Arbeitsauftrag 1 |
Beantworte zum Text über die Entscheidungen zum Virus diese Fragen:
(a) Welches Datum steht in der Überschrift?
(b) Vor wie vielen Tagen haben sich laut Text viele noch härtere und klarere Vorgaben gewünscht?
(c) Wer hätte nach Aussage des Textes damals genauso viel zu sagen gewusst wie ein Ad-Hoc-Gremium?
Arbeitsauftrag 2 | Greife den Text über die Entscheidungen zum Virus nach seinem letzten Satz auf und schreibe ihn fort.

---- Vorliegender Text

8.4.2020 Hablamos espanol el miercoles – oder so!

Ich arbeite. Nicht im Homeoffice, nicht systemrelevant. Das Haus verlassen ist trotzdem schön. Nicht umsonst regen sich im Netz und auf diversen Zeitungsplattformen nun Philosophen, Psychologen und Journalisten oder Autoren, die mangelnde Opposition und einen Mangel an Alternativen in den politischen Entscheidungen sehen. Die Ad-Hoc-Gremien vermissen und rechtsstaatliche Gefährdungen empfinden. Beinahe drei Wochen später ist es einfach, die Entscheidungen so zu sehen und in einigen Punkten durchaus berechtigt. Die Faktenlage ist klarer, die Einschätzung über den Virus auch. Vor 21 Tagen haben sich viele jedoch noch härtere und klarere Vorgaben und Entschlossenheit gewünscht. Keine Erkenntnisse, absolute Unsicherheit, extrem hohe Sterblichkeit. Erst seitdem das Virus in Europa, sprich Italien, unterwegs ist, lassen sich relevante und realistische wissenschaftliche Erkenntnisse gewinnen. Zwei Wochen. Ein Ad-Hoc-Gremium hätte damals auch nicht mehr zu sagen gewusst, als zwei bedeutende Wissenschaftler und das Robert-Koch-Institut. Da der Leidensdruck nun höher, ist es einfach besserwisserisch zu agieren und in die Vergangenheit zu schimpfen, leider auch wirkungs- und sinnlos. Verpuffte Energie und Mühe. Gegenwart und Zukunft gilt es zu gestalten und da ist genug zu tun.

--------
---- Erfasste Daten

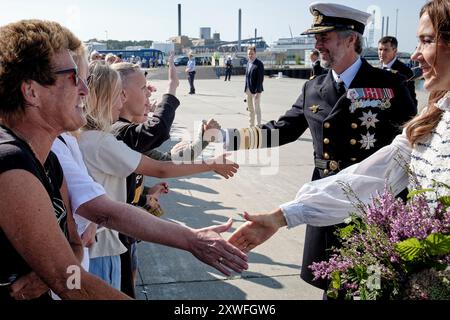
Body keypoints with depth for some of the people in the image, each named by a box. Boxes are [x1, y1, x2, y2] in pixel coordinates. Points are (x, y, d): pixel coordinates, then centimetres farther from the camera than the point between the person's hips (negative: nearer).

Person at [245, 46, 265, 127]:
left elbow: (260, 79, -16)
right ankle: (251, 126, 23)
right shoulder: (248, 63, 11)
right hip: (248, 90, 8)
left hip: (255, 90, -8)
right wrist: (246, 89, 10)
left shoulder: (259, 64, -13)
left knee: (257, 109, -4)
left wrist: (258, 91, -20)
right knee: (250, 109, 14)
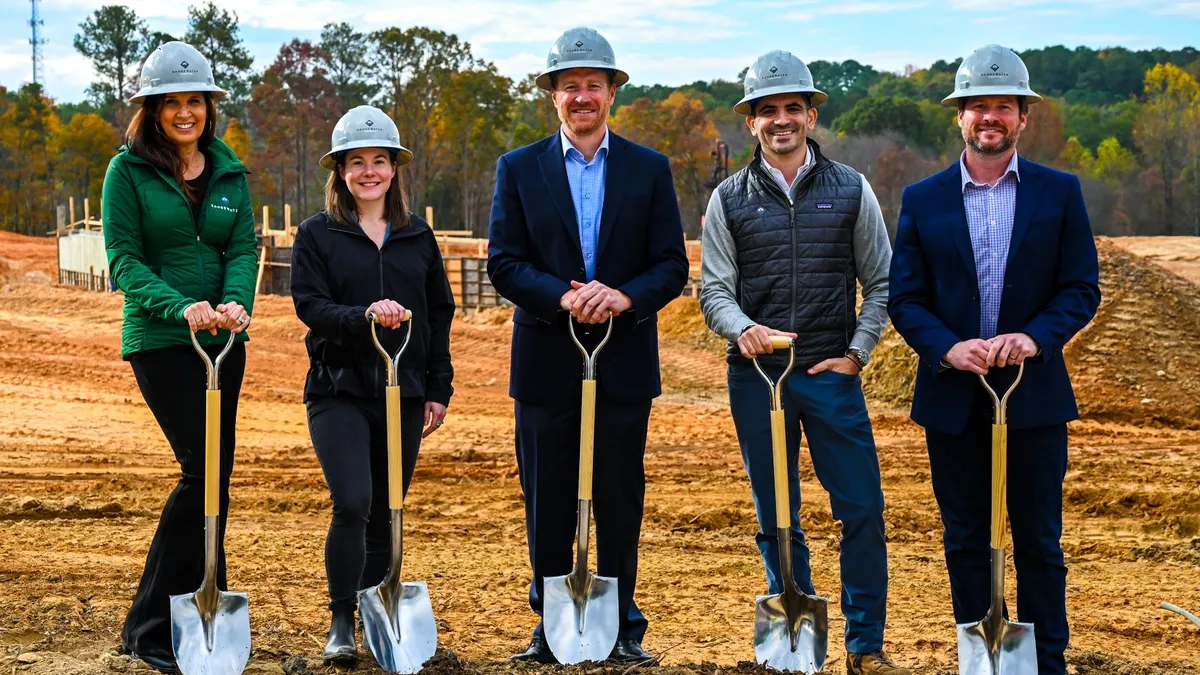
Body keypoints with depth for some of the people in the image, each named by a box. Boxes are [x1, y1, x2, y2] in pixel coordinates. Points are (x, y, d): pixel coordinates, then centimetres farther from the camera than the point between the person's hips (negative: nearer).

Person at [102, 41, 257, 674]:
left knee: (214, 473, 8)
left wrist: (235, 302, -19)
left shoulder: (229, 172, 10)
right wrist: (181, 306, -25)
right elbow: (123, 259, -9)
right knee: (205, 469, -13)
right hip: (159, 340, -5)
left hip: (223, 341, 5)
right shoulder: (129, 170, -3)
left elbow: (244, 248, 3)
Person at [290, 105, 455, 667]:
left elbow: (440, 314, 13)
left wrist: (438, 390, 7)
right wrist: (364, 316, -25)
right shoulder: (317, 234, 2)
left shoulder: (418, 235, 11)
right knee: (352, 504, -17)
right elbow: (309, 304, -7)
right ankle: (341, 624, -2)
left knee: (385, 513, 8)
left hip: (404, 395, 3)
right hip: (338, 391, -3)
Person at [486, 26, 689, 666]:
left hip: (624, 362, 0)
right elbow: (503, 264, -1)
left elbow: (672, 266, 2)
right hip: (546, 365, 0)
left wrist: (625, 296, -18)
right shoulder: (519, 169, 5)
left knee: (620, 503, 5)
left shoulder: (650, 170, 6)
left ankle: (622, 628, 14)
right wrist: (563, 297, -18)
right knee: (548, 505, 6)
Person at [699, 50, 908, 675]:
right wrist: (745, 330, -18)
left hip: (832, 372, 0)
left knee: (863, 511, -4)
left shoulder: (850, 190, 6)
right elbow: (714, 290, 2)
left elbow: (881, 282, 9)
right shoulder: (729, 199, 5)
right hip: (757, 375, 1)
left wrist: (857, 353, -1)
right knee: (776, 520, 7)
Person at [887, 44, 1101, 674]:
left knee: (1039, 542, 6)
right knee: (965, 543, 10)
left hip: (1034, 394, -1)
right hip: (953, 397, 1)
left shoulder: (1059, 193, 2)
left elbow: (1082, 288, -1)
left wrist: (1036, 337, -19)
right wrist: (947, 348, -17)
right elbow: (904, 298, 1)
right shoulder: (922, 199, 4)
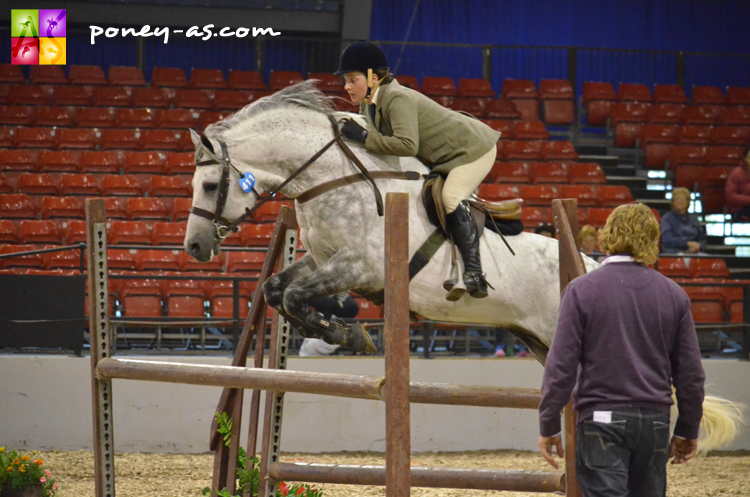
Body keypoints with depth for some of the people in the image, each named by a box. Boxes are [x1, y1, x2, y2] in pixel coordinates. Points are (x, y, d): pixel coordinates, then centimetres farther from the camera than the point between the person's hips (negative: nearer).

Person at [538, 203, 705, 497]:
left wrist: (548, 427, 1)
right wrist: (688, 429, 18)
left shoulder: (581, 291, -5)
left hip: (602, 419, -4)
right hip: (655, 422, 4)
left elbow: (560, 367, -7)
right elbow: (691, 373, 7)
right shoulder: (674, 295, 4)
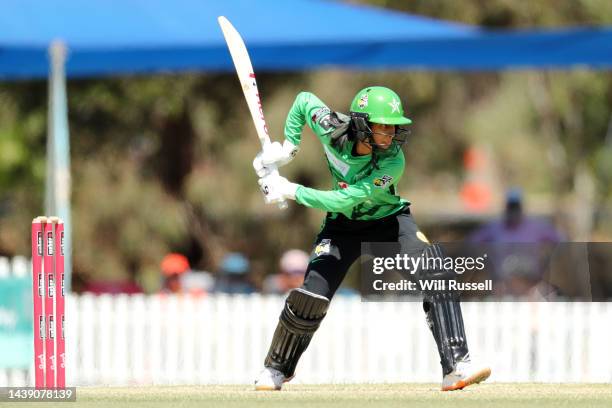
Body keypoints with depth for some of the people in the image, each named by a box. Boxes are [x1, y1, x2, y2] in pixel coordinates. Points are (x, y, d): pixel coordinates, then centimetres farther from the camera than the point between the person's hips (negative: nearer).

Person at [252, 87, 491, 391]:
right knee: (312, 295, -12)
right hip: (342, 226, 2)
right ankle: (276, 370, 14)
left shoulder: (393, 162, -31)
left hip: (389, 220, -2)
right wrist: (287, 147, -7)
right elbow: (304, 100, -3)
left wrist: (290, 191, -32)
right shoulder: (334, 129, -25)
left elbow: (344, 200, -36)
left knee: (436, 273, -27)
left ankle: (456, 366, -31)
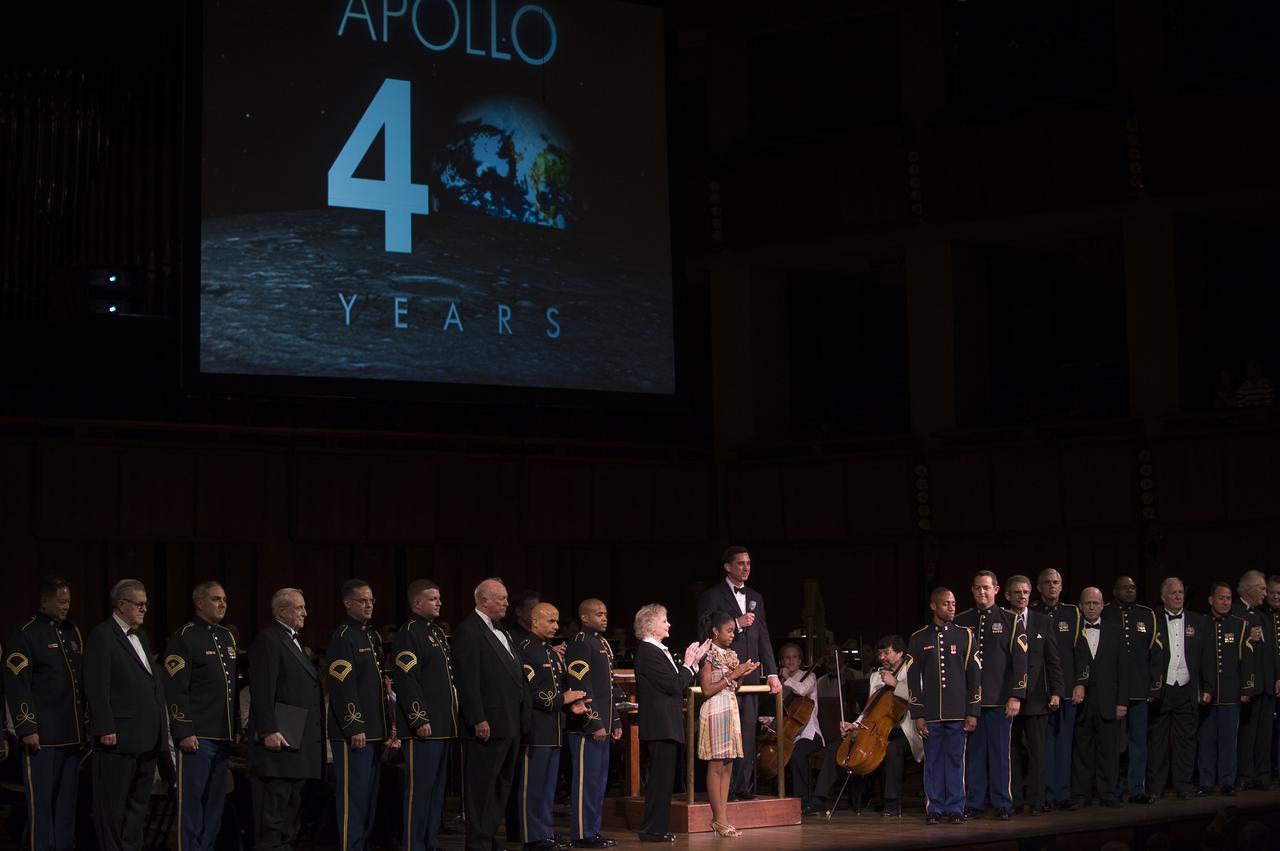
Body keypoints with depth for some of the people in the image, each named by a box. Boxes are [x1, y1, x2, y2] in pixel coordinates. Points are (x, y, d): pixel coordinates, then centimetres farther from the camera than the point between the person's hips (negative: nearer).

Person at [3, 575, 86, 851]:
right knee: (41, 800, -2)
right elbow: (17, 687, -10)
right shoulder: (25, 636, -5)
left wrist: (85, 724, 15)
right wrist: (27, 729, -14)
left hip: (71, 734, 6)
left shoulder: (72, 632, 15)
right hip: (42, 735, -6)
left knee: (67, 800, 8)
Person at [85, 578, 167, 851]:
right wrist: (106, 729, -18)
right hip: (119, 736, -8)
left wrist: (159, 724, 13)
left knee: (139, 802, 12)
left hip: (146, 737, 8)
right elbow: (97, 687, -13)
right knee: (113, 805, -1)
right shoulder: (102, 635, -8)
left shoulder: (140, 636, 18)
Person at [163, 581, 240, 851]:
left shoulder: (227, 637, 17)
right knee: (192, 801, -3)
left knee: (215, 802, 10)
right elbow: (176, 689, -12)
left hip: (223, 737, 7)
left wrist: (236, 728, 17)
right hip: (197, 736, -7)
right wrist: (184, 732, -16)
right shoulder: (185, 637, -7)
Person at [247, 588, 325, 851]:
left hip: (298, 742, 10)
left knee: (291, 807, 12)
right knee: (273, 807, -8)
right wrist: (268, 731, -24)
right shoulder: (267, 640, -9)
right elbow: (262, 691, -17)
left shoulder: (295, 641, 20)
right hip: (278, 740, -10)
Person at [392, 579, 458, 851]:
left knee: (438, 788, 12)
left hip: (444, 725, 9)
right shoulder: (409, 633, -9)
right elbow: (406, 681, -16)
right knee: (420, 788, -6)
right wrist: (419, 720, -20)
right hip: (424, 726, -9)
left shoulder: (438, 632, 19)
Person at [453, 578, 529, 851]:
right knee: (482, 788, -3)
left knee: (502, 786, 15)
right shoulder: (469, 631, -11)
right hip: (488, 725, -9)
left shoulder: (501, 632, 18)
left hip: (510, 725, 9)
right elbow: (468, 680, -17)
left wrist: (521, 716, 16)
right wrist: (478, 720, -20)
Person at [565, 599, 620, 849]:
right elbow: (582, 688, -17)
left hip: (602, 725, 9)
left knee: (599, 781, 12)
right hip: (587, 726, -9)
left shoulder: (603, 644, 18)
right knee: (586, 780, -5)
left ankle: (593, 830, 18)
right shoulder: (579, 644, -11)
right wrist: (594, 724, -18)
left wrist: (615, 721, 19)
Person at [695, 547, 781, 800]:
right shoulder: (711, 596, 0)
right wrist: (737, 624, -15)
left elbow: (763, 638, 17)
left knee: (748, 732, 4)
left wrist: (772, 673, 9)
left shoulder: (755, 598, 18)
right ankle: (725, 788, -3)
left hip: (750, 674, 6)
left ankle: (744, 786, 8)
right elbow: (706, 632, -9)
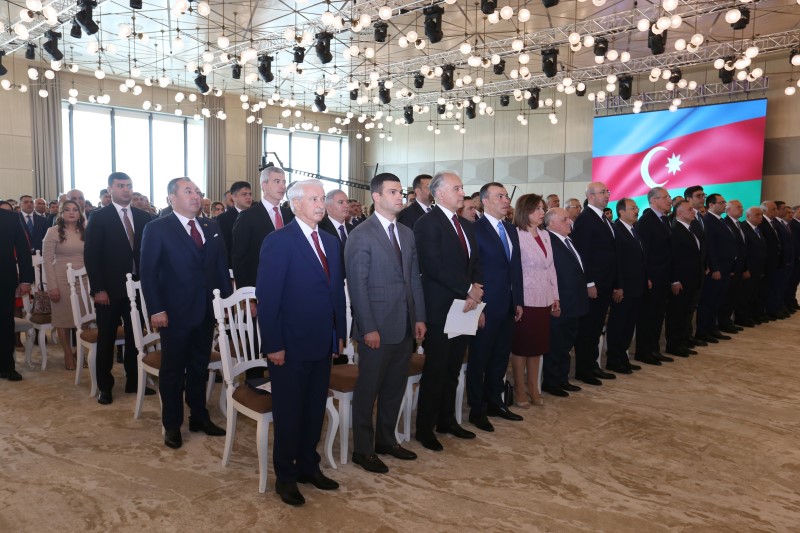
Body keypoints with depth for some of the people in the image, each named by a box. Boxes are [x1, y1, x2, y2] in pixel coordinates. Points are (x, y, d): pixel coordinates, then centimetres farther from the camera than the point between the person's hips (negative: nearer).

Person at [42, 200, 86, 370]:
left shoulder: (85, 233, 8)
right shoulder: (53, 232, -2)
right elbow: (47, 260, -5)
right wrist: (52, 286, -10)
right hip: (62, 281, -3)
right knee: (63, 318, 4)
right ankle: (68, 354, 15)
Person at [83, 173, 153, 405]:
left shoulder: (143, 217, 7)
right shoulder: (99, 217, -4)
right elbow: (90, 256, -7)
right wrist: (98, 289, -13)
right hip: (110, 289, -3)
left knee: (135, 336, 9)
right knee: (106, 339, 8)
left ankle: (134, 381, 23)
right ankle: (105, 387, 20)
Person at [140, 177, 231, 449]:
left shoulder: (211, 226, 8)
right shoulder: (157, 229, -7)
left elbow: (221, 265, 10)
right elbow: (148, 272, -9)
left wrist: (228, 297, 3)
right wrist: (156, 310, -14)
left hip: (206, 310, 5)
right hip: (175, 312, -5)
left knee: (200, 367, 16)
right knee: (173, 369, 9)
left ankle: (199, 417, 31)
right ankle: (172, 425, 23)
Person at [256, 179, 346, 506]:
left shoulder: (330, 242, 10)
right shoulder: (278, 241, -12)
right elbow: (267, 297, -15)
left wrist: (340, 333, 9)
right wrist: (274, 345, -17)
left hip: (323, 343, 6)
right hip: (291, 344, -6)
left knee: (315, 409, 16)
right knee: (289, 412, 9)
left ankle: (308, 466, 33)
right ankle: (285, 476, 25)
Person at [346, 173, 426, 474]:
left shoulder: (407, 234, 12)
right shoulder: (361, 235, -9)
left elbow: (414, 278, 13)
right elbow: (357, 285, -13)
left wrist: (419, 317, 7)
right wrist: (368, 328, -16)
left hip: (405, 325, 7)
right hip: (377, 327, -7)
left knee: (395, 387, 16)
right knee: (368, 389, 5)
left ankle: (386, 440, 32)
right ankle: (362, 449, 19)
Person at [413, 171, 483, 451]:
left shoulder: (466, 226, 15)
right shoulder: (427, 223, -11)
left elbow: (475, 263, 14)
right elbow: (435, 267, -20)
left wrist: (477, 288, -6)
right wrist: (468, 290, -17)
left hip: (465, 307, 7)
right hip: (440, 309, -7)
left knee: (452, 370, 16)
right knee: (435, 371, 2)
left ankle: (447, 420, 30)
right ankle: (425, 428, 15)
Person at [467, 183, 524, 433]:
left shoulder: (511, 230, 13)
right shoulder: (476, 229, -11)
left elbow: (516, 267, 14)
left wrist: (518, 302, 10)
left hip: (508, 307, 7)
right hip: (485, 307, -7)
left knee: (501, 358, 16)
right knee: (479, 359, 5)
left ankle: (494, 402, 30)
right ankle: (477, 410, 17)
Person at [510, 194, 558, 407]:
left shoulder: (545, 235, 10)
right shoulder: (516, 235, -13)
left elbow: (551, 267, 13)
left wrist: (555, 297, 12)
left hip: (543, 299, 7)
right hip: (525, 299, -7)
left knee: (538, 345, 14)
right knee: (521, 346, 5)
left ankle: (533, 388, 26)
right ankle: (519, 391, 18)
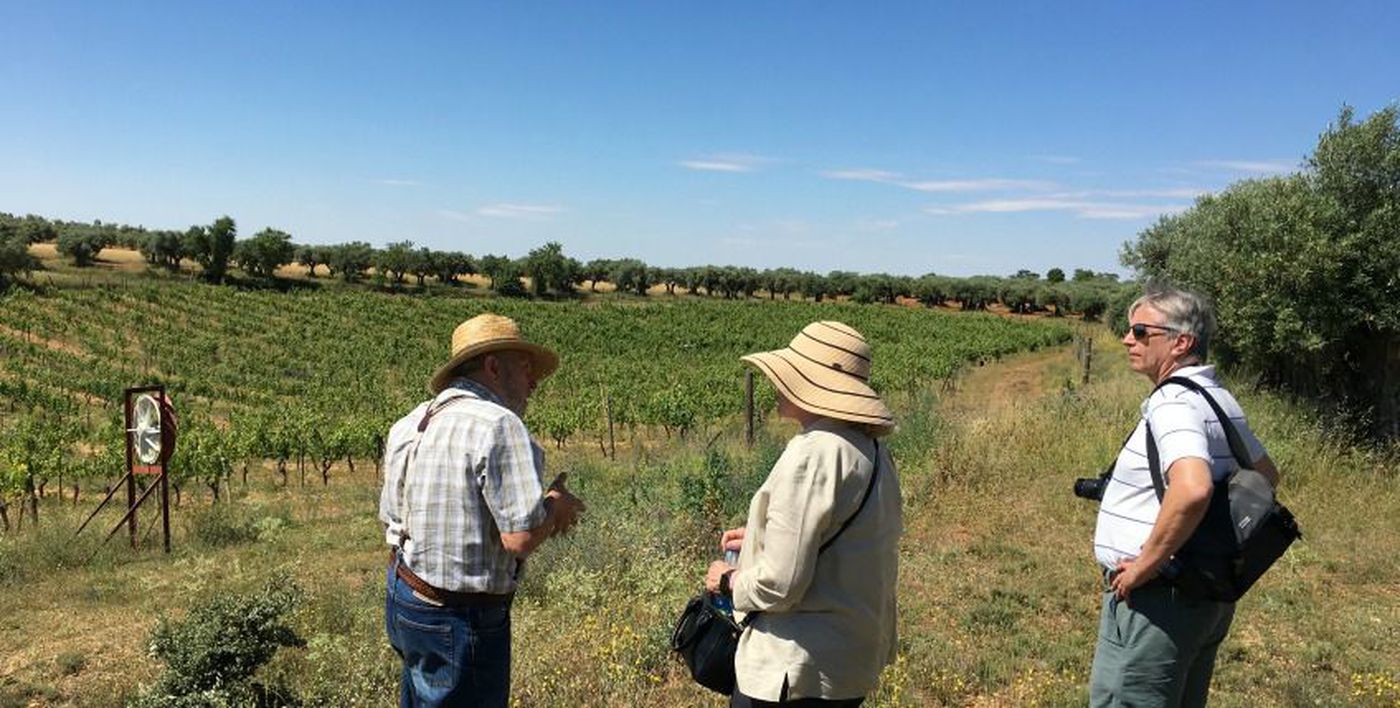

--------

Lösung 1 |
(a) 8.4.2020
(b) Vor 21 Tagen.
(c) Zwei bedeutende Wissenschaftler und das Robert-Koch-Institut.

Lösung 2 |
Antonio Moreno ist Spanischlehrer einer Sprachschule im Bismarckviertel, Augsburg. „Tranquilo“ und „Papel del culo“ – mit Handlungsaufforderung – „Immer schön ruhig bleiben“ – und einst wahnwichtigem Begriff „Klopapier“ hielt er die erlaubten Spaziergänger bei Laune. Tatsächlich ist die Schaufensterinschrift alles, was ich persönlich von ihm kennengelernt habe. Fotograf Dominik aber ist ihm auf seiner täglichen Runde, Fotos für den Corona-Blog einzufangen, immer wieder begegnet. Offen und unkompliziert hatte ich wenige Tage später ein Audio in der Hand. Si! Nie im Leben hätte ich ohne Corona jeden Tag geschrieben und von Luftbekanntschaften interessante Details aus ihrem Leben. Ich danke! Was den Lehrer, der in spanischer Literatur- und Sprachwissenschaft ausgebildet ist und an der Universität in Cádiz eine Zusatzqualifikation für das spanische Unterrichten aufweist persönlich bei Laune hält, wie er seine Schüler in Stimmung hält und wie er als Einelunternehmer in der 4. Woche des ShutDown unterwegs ist, hört selbst:

Porque siempre brilla el sol. Muchas gracias und hasta pronto!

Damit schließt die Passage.